▸ **TEXTO DO DOCUMENTO**
Series([], dtype: int64)

In [8]:
# Verificar duplicatas
duplicate_count = data.duplicated().sum()
duplicate_count



15

In [9]:
# Remover duplicatas
data_cleaned = data.drop_duplicates()

# Exibir a contagem de registros após a remoção de duplicatas
data_cleaned.shape


(36331, 41)

In [10]:
# Função para identificar outliers
def identify_outliers(data):
    numeric_columns = data.select_dtypes(include=['float64', 'int64']).columns
    outlier_columns = []
    for col in numeric_columns:
        Q1 = data[col].quantile(0.25)
        Q3 = data[col].quantile(0.75)
        IQR = Q3 - Q1
        outlier_step = 1.5 * IQR
        if data[(data[col] < Q1 - outlier_step) | (data[col] > Q3 + outlier_step)].shape[0] > 0:
            outlier_columns.append(col)
    return outlier_columns

# Identificar as colunas com outliers
outlier_columns = identify_outliers(data_cleaned)

# Exibir as colunas que contêm outliers
if outlier_columns:
    print(f"Outliers identificados nas seguintes colunas: {', '.join(outlier_columns)}")
else:
    print("Não foram identificados outliers nas colunas numéricas.")


Outliers identificados nas seguintes colunas: age_upon_outcome_(days), age_upon_outcome_(years), outcome_hour, outcome_number, dob_year, age_upon_intake_(days), age_upon_intake_(years), intake_hour, intake_number, time_in_shelter_days


Como colunas relacionadas à idade e tempo no abrigo são necessárias para a analise de dados deste dataset, serão removidos apenas os outliers relacionados à horário de saída e entrada no abrigo pois são irrelevantes para nosso estudo.

In [14]:
# Função para remover outliers apenas nas colunas especificadas
def remove_outliers(data, columns):
    for col in columns:
        Q1 = data[col].quantile(0.25)
        Q3 = data[col].quantile(0.75)
        IQR = Q3 - Q1
        outlier_step = 1.5 * IQR
        data = data[~((data[col] < (Q1 - outlier_step)) | (data[col] > (Q3 + outlier_step)))]
    return data

# Colunas das quais removeremos os outliers
columns_to_remove_outliers = ['outcome_hour', 'intake_hour']

# Remover outliers dessas colunas
data_cleaned = remove_outliers(data, columns_to_remove_outliers)


# Exibir o número de registros restantes após a remoção de outliers
print(f"Número de registros restantes após remoção de outliers: {len(data_cleaned)}")

▸ **TAREFA PROPOSTA 1**
No notebook de limpeza de dados, de quais colunas foram removidos os outliers?
▸ **TAREFA PROPOSTA 2**
Por favor, dê continuidade ao notebook de limpeza de dados a partir da última linha mostrada.

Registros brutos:
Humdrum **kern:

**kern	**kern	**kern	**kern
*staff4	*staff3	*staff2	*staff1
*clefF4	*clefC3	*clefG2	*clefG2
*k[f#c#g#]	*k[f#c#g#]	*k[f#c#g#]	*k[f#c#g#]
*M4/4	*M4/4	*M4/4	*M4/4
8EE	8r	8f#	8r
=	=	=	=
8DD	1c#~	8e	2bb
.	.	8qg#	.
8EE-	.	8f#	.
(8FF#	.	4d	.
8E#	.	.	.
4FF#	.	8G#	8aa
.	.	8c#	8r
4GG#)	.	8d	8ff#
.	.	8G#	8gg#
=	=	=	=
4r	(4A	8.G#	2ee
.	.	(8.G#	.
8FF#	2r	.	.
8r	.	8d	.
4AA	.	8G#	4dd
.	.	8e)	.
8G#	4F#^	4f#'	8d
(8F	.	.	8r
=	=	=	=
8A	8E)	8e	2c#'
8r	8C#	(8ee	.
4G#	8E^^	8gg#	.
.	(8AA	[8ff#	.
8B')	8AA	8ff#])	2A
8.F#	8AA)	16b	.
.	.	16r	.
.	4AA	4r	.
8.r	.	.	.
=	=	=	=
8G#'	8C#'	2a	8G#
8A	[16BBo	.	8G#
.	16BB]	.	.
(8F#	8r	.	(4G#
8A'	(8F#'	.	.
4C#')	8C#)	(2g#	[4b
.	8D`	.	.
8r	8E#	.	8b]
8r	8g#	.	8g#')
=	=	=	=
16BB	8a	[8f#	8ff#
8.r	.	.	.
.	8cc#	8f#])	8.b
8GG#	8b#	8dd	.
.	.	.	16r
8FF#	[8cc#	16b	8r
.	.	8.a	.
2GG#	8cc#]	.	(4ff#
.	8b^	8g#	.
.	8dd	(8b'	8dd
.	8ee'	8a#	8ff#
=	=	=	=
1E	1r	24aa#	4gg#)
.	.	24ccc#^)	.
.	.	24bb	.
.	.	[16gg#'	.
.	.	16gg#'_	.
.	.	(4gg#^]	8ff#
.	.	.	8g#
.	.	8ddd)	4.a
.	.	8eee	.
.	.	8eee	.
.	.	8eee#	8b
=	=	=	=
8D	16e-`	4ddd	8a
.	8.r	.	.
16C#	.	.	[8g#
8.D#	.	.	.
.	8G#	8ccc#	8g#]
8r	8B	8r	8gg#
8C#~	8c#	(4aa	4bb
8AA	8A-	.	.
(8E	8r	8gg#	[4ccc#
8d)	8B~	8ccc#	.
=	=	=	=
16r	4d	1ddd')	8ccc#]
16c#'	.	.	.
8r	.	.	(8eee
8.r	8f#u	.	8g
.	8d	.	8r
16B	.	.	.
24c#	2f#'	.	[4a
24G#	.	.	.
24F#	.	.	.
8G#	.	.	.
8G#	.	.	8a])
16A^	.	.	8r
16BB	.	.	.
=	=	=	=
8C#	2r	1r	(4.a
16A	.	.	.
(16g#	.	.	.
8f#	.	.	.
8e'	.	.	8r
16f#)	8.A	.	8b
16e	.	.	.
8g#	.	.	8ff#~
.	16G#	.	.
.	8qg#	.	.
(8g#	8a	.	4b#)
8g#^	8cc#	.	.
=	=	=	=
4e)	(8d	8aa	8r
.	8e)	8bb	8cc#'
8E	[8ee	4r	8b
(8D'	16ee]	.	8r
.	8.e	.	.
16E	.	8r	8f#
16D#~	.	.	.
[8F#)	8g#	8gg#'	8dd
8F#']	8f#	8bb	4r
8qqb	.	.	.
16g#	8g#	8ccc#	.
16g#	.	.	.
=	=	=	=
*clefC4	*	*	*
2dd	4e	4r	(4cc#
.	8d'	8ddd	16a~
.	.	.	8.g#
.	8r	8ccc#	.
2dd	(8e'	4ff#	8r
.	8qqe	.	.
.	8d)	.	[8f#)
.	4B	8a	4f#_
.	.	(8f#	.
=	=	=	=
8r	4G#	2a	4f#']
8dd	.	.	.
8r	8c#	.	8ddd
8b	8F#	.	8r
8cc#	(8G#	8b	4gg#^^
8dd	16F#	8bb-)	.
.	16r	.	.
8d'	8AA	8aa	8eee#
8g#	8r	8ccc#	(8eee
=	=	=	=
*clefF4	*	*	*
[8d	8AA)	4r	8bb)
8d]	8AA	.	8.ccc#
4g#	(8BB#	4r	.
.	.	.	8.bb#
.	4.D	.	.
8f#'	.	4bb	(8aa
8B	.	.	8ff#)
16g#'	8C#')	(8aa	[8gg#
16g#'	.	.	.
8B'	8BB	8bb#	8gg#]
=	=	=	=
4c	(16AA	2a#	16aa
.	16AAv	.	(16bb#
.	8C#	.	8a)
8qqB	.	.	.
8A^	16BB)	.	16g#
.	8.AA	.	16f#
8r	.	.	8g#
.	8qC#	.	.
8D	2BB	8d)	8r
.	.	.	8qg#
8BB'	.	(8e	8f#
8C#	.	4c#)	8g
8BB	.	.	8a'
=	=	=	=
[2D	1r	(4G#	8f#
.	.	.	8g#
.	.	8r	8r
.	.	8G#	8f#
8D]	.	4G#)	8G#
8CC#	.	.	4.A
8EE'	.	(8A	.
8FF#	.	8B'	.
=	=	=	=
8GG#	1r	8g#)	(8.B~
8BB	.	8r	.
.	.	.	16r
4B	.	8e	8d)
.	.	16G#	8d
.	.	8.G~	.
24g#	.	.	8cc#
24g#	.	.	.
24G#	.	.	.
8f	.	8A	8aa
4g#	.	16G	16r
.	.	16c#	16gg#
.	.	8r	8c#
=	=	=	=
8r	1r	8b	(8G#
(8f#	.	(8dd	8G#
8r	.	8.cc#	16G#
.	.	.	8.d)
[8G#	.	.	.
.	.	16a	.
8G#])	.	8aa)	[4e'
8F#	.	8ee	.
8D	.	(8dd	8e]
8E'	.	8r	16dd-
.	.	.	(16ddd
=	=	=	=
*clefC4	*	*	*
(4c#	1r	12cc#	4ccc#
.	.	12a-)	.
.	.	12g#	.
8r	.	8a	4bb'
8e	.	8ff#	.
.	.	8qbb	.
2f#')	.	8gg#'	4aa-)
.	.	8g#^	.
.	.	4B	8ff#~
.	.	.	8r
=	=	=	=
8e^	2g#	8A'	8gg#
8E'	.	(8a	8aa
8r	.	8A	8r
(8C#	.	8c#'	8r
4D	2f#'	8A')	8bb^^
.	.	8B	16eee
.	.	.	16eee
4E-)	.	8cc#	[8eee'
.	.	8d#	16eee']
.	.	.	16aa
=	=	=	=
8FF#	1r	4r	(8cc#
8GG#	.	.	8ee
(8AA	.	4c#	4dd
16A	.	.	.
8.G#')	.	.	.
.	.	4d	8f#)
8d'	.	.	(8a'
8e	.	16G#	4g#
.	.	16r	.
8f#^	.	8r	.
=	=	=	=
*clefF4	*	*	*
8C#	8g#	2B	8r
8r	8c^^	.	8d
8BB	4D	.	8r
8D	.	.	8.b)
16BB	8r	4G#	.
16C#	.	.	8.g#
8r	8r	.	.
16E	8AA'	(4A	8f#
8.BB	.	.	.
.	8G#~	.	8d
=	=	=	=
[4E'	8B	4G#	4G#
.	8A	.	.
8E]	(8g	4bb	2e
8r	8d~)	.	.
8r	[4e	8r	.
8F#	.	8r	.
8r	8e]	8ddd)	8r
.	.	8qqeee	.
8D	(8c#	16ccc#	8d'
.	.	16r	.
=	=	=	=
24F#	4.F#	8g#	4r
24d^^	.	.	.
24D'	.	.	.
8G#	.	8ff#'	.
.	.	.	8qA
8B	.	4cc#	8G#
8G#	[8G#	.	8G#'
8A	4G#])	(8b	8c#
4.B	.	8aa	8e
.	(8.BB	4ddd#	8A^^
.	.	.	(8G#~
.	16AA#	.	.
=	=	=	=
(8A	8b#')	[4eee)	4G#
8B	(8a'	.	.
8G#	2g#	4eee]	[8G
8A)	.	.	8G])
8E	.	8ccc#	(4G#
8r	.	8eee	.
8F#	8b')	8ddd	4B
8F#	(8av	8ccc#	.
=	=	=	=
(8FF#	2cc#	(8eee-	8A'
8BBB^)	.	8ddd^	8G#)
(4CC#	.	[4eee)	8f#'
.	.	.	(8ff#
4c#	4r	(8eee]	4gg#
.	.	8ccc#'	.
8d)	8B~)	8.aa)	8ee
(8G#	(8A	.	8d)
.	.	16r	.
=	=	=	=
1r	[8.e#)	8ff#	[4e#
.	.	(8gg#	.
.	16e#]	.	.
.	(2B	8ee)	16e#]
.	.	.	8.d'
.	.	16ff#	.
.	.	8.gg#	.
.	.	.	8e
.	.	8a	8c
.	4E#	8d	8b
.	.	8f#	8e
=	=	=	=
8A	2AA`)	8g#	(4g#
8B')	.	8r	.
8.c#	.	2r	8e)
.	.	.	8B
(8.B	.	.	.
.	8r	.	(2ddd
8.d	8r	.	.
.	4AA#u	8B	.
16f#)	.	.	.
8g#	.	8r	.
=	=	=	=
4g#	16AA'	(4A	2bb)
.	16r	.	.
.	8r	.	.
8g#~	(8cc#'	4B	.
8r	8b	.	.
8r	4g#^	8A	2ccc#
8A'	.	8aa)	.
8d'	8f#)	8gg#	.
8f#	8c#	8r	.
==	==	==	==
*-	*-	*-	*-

▸ **RESPOSTA 1**
outcome_hour e intake_hour.

▸ **RESPOSTA 2**
Número de registros restantes após remoção de outliers: 34358


Escalonamento de dados

In [15]:
# Identificar todas as colunas numéricas no DataFrame
numeric_columns = data_cleaned.select_dtypes(include=['float64', 'int64']).columns

# Exibir as colunas numéricas para revisão
print("Colunas numéricas identificadas:")
print(numeric_columns)

Colunas numéricas identificadas:
Index(['age_upon_outcome_(days)', 'age_upon_outcome_(years)', 'outcome_month',
       'outcome_year', 'outcome_hour', 'outcome_number', 'dob_year',
       'dob_month', 'count', 'age_upon_intake_(days)',
       'age_upon_intake_(years)', 'intake_month', 'intake_year', 'intake_hour',
       'intake_number', 'time_in_shelter_days'],
      dtype='object')


Algumas colunas não serão escalonadas por serem irrelevantes para nosso estudo ou por já possuir outras colunas que cumprirão o proposito.

Neste caso, apenas as seguintes colunas serão escalonadas:

'dob_year' = Ano de nascimento do animal
'age_upon_intake_(days)' = Idade no momento de entrada em dias
'age_upon_intake_(years)' = Idade no momento de entrada em anos 
'intake_month', =  Mês de entrada
'intake_year', = Mês de saída 
'intake_number', = Número de vezes que já entrou no abrigo
'age_upon_outcome_(days)' = Idade no momento de saída em dias
'age_upon_outcome_(years)' = Idade no momento de saída em anos
'outcome_month' = Mês de saída
'outcome_year' = Ano de saída
'outcome_number' = Número de vezes que já saiu do abrigo
'time_in_shelter_days' = Quantidade de dias que passou no abrigo


Padronização dos dados (Standard Scaling):

Transforma os dados para que tenham média zero e desvio padrão igual a um. - É útil para algoritmos que assumem que os dados são distribuídos em uma forma normal (gaussiana).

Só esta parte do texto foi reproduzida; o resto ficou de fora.